Place potatoes in a medium-size bowl of cold water. In a separate medium-size mixing bowl, mix together flour, baking powder, salt, and pepper. Stir in the milk and egg; stir until the mixture is smooth. Let mixture stand for 20 minutes. Preheat the oil in a large pot or electric skillet to 350 degrees F (175 degrees C). Fry the potatoes in the hot oil until they are tender. Drain them on paper towels. Dredge the fish in the batter, one piece at a time, and place them in the hot oil. Fry until the fish is golden brown. If necessary, increase the heat to maintain the 350 degrees F (175 degrees C) temperature. Drain well on paper towels. Fry the potatoes again for 1 to 2 minutes for added crispness.

Info:

Fish and chips became a stock meal among the working classes in Great Britain as a consequence of the rapid development of trawl fishing in the North Sea, and development of railways connecting ports to cities during the second half of the 19th century. In 1860, the first fish and chip shop was opened in London by Joseph Malin.

Deep-fried chips (slices or pieces of potato) as a dish may have first appeared in Britain in about the same period: the Oxford English Dictionary notes as its earliest usage of "chips" in this sense the mention in Dickens' A Tale of Two Cities (published in 1859): "Husky chips of potatoes, fried with some reluctant drops of oil".

The modern fish-and-chip shop ("chippy" or "chipper" in modern British slang) originated in the United Kingdom, although outlets selling fried food occurred commonly throughout Europe. According to one story, fried-potato shops spreading south from Scotland merged with fried-fish shops spreading from southern England. Early fish-and-chip shops had only very basic facilities. Usually these consisted principally of a large cauldron of cooking fat, heated by a coal fire. During World War II fish and chips remained one of the few foods in the United Kingdom not subject to rationing.

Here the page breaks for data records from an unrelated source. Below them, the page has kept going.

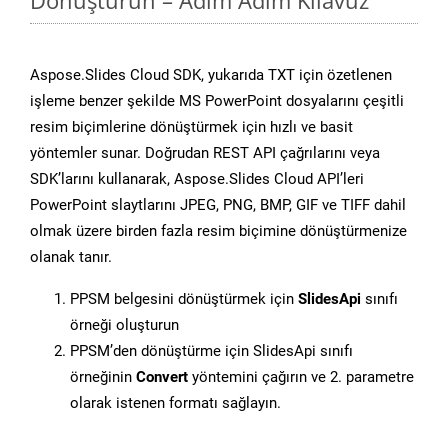
Dönüştürün – Adım Adım Kılavuz
Aspose.Slides Cloud SDK, yukarıda TXT için özetlenen
işleme benzer şekilde MS PowerPoint dosyalarını çeşitli
resim biçimlerine dönüştürmek için hızlı ve basit
yöntemler sunar. Doğrudan REST API çağrılarını veya
SDK’larını kullanarak, Aspose.Slides Cloud API’leri
PowerPoint slaytlarını JPEG, PNG, BMP, GIF ve TIFF dahil
olmak üzere birden fazla resim biçimine dönüştürmenize
olanak tanır.
PPSM belgesini dönüştürmek için
SlidesApi
sınıfı
örneği oluşturun
PPSM’den dönüştürme için SlidesApi sınıfı
örneğinin
Convert
yöntemini çağırın ve 2. parametre
olarak istenen formatı sağlayın.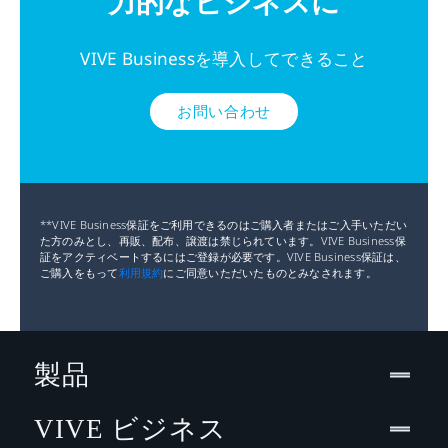
力的なビジネスに
**VR 対応グラフィックスカードのリス ト
ローラ
ドセット
ローラ
については、AMD または NVIDIA の VR 対
解
片目あたり1440 x 1700ピクセル（合計2880
(左)
(右)
応ウェブサイトを参照してくだ さい。
一
像
x 1700ピクセル)
VIVE Businessを導入してできること
覧を確認する ›
度:
お問い合わせ
メモ
4 GB RAM 以上
リ
90 Hz
リ:
フ
レ
ッ
ビデ
DisplayPort 1.2 またはそれ以降
シ
オ出
ュ
力:
**VIVE Business保証をご利用できるのはご購入者またはご入手いただい
レ
た方のみとし、再販、配布、譲渡は禁じられています。VIVE Business保
証をアクティベートするにはご登録が必要です。VIVE Business保証は、
ー
USB
1x USB 3.0 またはそれ以降
ご購入をもって
利用規約
にご同意いただいたものとみなされます。
ト:
ポー
ト:
DisplayPort
Headset ケー
USB3.0 ケー
視
最大110度
ケーブル
ブル
ブル
野
オペ
Windows® 10
角:
製品
レー
ティ
オ
ステレオ ヘッドフォン
ング
VIVE ビジネス
ー
シス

In the United Kingdom and Ireland, the Fish Labelling Regulations 2003 enact directive 2065/2001/EC and generally means that "fish" must be sold with the particular species named; so "cod and chips", not "fish and chips". In the United Kingdom the Food Standards Agency guidance excludes caterers from this; but several local Trading Standards authorities and others do say it cannot be sold merely as "fish and chips".